Sunday, June 18, 2006

on and on..

been busy, tired and slightly sick. though days been pretty good overall.
been coaching and doing paper work, so much that i don't have much time to train. then shot quite sianly for NUSIIAC. individual, i hoped to reach certain targets..but i failed. i tried everything..but i am just too weak. physical condition much needed. team event shot just ok, but should have been better..given what my team could do the last short distance shoot. but i guess we are all busy with other stuff now and not as prepared. oh well..life goes on..

nothing much happening in my life. been pretty alright and rather happy generally. though the past weeks have been tiring. camp took up days, trying to get well from sick took days. hai. not effective.

oh well..=)

all i can do is pray and keep faith.

there's something about you now
i can't quite figure out
everything she does is beautiful
everything she does is right

you and me and all of the people
with nothing to do
nothing to lose
and it's you and me and all of the people
and i don't know why
i can't keep my eyes off of you
-Lifehouse

Monday, June 05, 2006

weekend?

what weekend?

almost every weekend i am packed from morning to night. from saturday morning to sunday evening. it's totally no rest. no slack.

this weekend have been particularly trying and yet amazing in some sense. been more tired the whole of last week and saturday have a small respite since one school have cancelled training. then after that things went downhill. emotions and mood. affected by minor stuff then i let it run free and spoil the night by being spiteful and insensitive. after that i pretty much couldn't sleep and so..come sunday i was beat and had to work the whole day till around 1600. did not help my mood nor my physical condition. saving grace was that things became slightly better. then at service, which was special..!!, things started to seem to come around for the better. i couldn't stay awake for the entire service. =( so i left about half way through. though i went slightly early to sit in the knave and talked to God. after i left i went home to rest. still couldn't really rest as much was on my mind and in my heart. after calling and talking..i felt so much better though still having some reservations and fear. but before i slept i prayed and i felt and know that things will be fine.

God be my shepard, i shall not want.

rant and rant. but am very glad things are better now. hope i don't do stupid things so much.

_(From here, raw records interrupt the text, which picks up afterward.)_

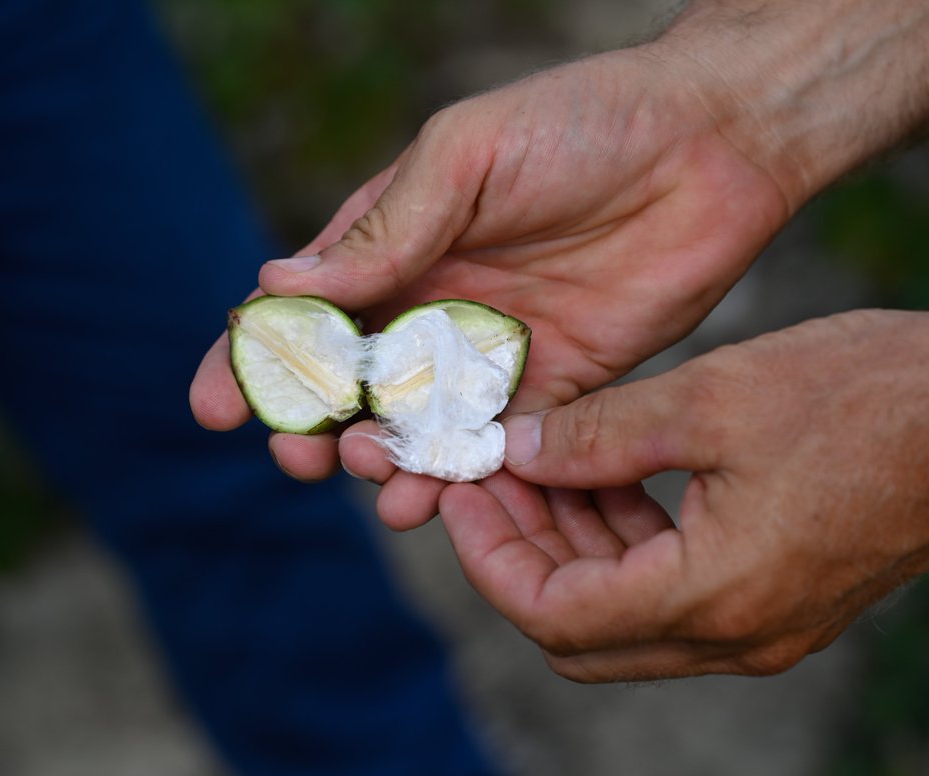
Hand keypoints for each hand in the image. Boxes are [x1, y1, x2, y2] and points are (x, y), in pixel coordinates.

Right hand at [192, 45, 790, 493]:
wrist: (712, 143)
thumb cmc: (581, 123)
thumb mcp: (466, 157)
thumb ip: (385, 232)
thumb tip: (279, 289)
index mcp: (397, 242)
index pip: (306, 312)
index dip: (253, 362)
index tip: (217, 409)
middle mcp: (435, 302)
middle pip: (350, 386)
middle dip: (313, 429)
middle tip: (299, 460)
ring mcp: (491, 349)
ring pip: (414, 424)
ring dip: (380, 457)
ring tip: (370, 472)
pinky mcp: (554, 384)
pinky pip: (492, 443)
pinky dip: (455, 475)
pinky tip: (427, 498)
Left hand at [437, 310, 928, 681]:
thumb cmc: (873, 394)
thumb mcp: (712, 397)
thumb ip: (597, 434)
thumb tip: (513, 448)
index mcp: (715, 595)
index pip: (553, 615)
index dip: (488, 556)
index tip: (460, 493)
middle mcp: (737, 635)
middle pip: (579, 630)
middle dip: (521, 553)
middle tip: (490, 477)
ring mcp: (764, 625)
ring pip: (624, 613)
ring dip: (571, 546)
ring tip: (544, 463)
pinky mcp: (783, 598)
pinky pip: (675, 592)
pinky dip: (627, 543)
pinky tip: (610, 474)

no words seem enough. nothing seem enough. to show how much i appreciate you. but all i can do is to tell you..thank you. =)

saving grace

wishing you were
somehow here again..
wishing you were
somehow near..
sometimes it seemed
if I just dreamed,
somehow you would
be here..

thank you. my God, my Lord. thank you for showing me that faith in you can pull me through dark hours.

Sunday, June 04, 2006

what a day..

blasted tiredness + insomnia.
nonsensical ranting in pre-dawn.
monotonous day at range.
falling asleep in service.
crapped up emotions.
bad news in some areas.

how bad can a day go?

i still need..

..a break.

non-stop. things go on and on. too many things to catch up on. unable to stay on top of them.

days come and days go.
don't know what the future holds.
afraid of what may come.
yet want so much more than just this.
feeling quite spent.
but still no respite from everything.

when can i just rest upon the green grass and gaze at the clouds go by? will you be there by my side?